EXERCISE DIRECTIONS: The essay below about an entrepreneurship journey describes the mother's chicken operation. List, in order, each place the birds are guided through.

PAGE EXCERPT:
════════════════
Monday, January 27, 2020

Assignment 3A: My Entrepreneurship Journey


My exposure to entrepreneurship started in my early childhood. My mother was the first backyard entrepreneur that I got to see up close and personal.



 I grew up in 1970’s New England farm country. If you know anything about Yankee farmers, you know that they are self-sufficient and innovative. Out of necessity, these rural engineers solve problems on the fly, and on the cheap. I was young at a time when kids crept around under the radar, hoping to see or hear something useful, interesting, or incriminating. I observed that while these farmers were often developing new tools and techniques, it was for their own purposes, not with any intention to market or be mass-produced. They would proudly show a friend a refashioned plow arrangement but no patent was applied for, the knowledge was simply shared and utilized directly. My father, a blacksmith, supported our family by shoeing horses. I was accustomed to seeing him examine a piece of equipment, construction project, or artwork, and then pull an improved version out of his forge hours later. I was fortunate to get to witness ingenuity in ever day applications all around me.
It was my mother’s backyard chicken-killing operation that brought the spirit of entrepreneurship to life for me. As unpaid child labor, I watched her create an assembly-line style process for turning her client’s crates of live chickens into plucked, gutted, chilled, wrapped oven-ready roasters. She would round up as many of her five children as she could to “man” stations of the operation. Our little hands would guide the birds from the cones of death to the scalder, the plucker, the gutting table, and into the ice bath. The line was made more efficient as equipment was modified and her indentured workforce gained butchery skills. It was really a sight. As a seven-year-old, I loved it, not so much as a teen. I had no idea what a hipster my mother was, farm to table was a way of life for most people that we knew back then.
════════════════
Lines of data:
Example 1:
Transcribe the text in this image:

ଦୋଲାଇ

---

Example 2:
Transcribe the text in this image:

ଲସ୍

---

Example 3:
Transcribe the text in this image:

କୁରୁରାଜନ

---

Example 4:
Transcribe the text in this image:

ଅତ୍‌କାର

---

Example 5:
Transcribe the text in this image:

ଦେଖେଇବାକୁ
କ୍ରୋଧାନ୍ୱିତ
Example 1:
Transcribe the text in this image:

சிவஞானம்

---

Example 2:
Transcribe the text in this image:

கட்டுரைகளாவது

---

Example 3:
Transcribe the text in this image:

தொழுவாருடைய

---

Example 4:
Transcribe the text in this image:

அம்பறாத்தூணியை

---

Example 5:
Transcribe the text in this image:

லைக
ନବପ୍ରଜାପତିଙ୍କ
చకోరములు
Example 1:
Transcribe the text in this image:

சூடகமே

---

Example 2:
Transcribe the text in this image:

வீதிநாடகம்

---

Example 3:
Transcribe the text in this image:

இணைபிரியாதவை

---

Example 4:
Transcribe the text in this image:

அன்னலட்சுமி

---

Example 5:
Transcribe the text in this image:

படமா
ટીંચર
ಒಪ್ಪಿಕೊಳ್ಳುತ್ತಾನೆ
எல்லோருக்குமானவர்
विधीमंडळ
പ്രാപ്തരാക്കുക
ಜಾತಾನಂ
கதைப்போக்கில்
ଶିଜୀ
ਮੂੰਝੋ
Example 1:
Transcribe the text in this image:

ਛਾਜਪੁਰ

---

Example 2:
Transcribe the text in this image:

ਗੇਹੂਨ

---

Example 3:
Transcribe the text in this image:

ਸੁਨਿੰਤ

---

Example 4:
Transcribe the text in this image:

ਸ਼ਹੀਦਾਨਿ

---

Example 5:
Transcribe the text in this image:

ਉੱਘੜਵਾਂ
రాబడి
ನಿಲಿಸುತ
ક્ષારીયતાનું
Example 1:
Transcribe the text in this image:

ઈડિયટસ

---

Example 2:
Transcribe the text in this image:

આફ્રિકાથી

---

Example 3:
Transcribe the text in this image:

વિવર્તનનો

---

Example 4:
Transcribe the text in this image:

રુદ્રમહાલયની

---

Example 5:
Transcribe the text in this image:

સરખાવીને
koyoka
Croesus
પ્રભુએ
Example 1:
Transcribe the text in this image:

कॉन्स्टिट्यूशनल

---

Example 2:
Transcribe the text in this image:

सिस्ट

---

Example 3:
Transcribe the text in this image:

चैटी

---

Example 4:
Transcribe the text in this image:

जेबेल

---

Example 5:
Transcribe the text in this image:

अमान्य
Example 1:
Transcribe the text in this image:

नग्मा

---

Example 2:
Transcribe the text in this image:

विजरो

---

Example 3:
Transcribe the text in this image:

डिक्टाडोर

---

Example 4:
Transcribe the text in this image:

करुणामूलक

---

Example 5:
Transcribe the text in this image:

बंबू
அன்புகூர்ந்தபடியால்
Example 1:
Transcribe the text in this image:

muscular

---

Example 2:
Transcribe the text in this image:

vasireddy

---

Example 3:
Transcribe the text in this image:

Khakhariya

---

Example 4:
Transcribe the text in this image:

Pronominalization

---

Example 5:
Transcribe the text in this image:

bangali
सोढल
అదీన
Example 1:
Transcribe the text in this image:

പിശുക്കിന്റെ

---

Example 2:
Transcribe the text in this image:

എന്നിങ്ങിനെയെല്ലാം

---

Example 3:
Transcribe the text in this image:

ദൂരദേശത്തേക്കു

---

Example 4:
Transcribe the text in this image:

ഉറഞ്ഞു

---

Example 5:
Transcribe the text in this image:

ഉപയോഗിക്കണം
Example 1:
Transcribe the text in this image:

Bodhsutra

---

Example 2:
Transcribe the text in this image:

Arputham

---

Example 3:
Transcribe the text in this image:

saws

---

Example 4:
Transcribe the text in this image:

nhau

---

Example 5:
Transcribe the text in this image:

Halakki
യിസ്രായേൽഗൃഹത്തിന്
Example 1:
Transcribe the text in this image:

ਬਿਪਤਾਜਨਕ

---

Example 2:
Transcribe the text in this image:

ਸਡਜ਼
════════════════
OUTPUT OF THE TASK: the cones of death, the scalder, the plucker, the gutting table, the ice bath